Moody’s downgrades Spanish banks
The potential “Grexit” is killing the markets as they run for safety in the last day of the week. Uncertainty is all over, and regardless of the new elections being held in June 17, investors still don’t want to risk it.
Not only Greece is in trouble. 16 Spanish banks have been downgraded by Moody’s last night. Meanwhile in the US, jobless claims and the Philly Fed Index have disappointed the markets, with investors getting anxious as crisis is everywhere.

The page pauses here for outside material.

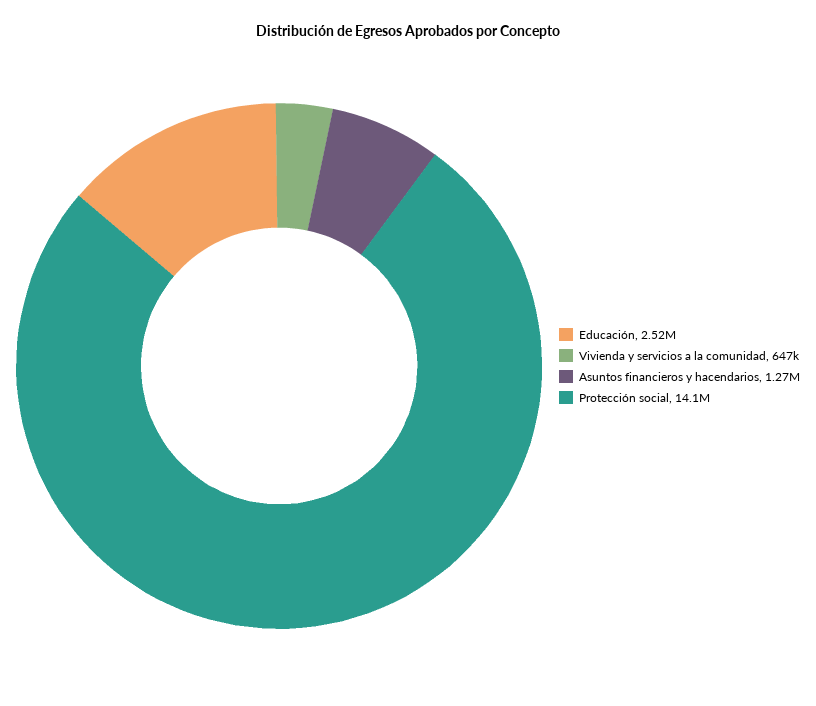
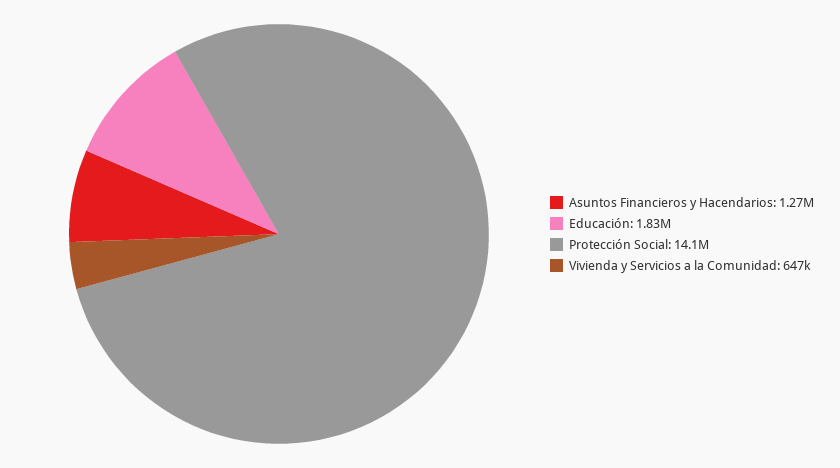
Educación: 2520000 -> 1830000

Key Eurozone data remains light today, although we have already witnessed the release of German April Producer Prices. Italian March Industrial Orders and Sales are released at 09.00GMT Past Industrial orders data have made for gloomy reading with Total Orders falling a further -13.2% in February from -5.6% in January, while domestic orders tumbled from -7.6% in January to -18.7% in February. The March reading is unlikely to have a significant impact however it will highlight the significant divergence of economic growth within the Eurozone. In this context it appears the strength of the German economy is keeping the eurozone’s head above water, the question is how long can that be maintained?
On the FX markets, despite the mix of disappointing US data, the Euro remained under pressure and has slipped through the $1.2650 level against the USD in this morning’s trading. Sterling also made major losses against the USD surrendering over 1.5c in the last 24 hours.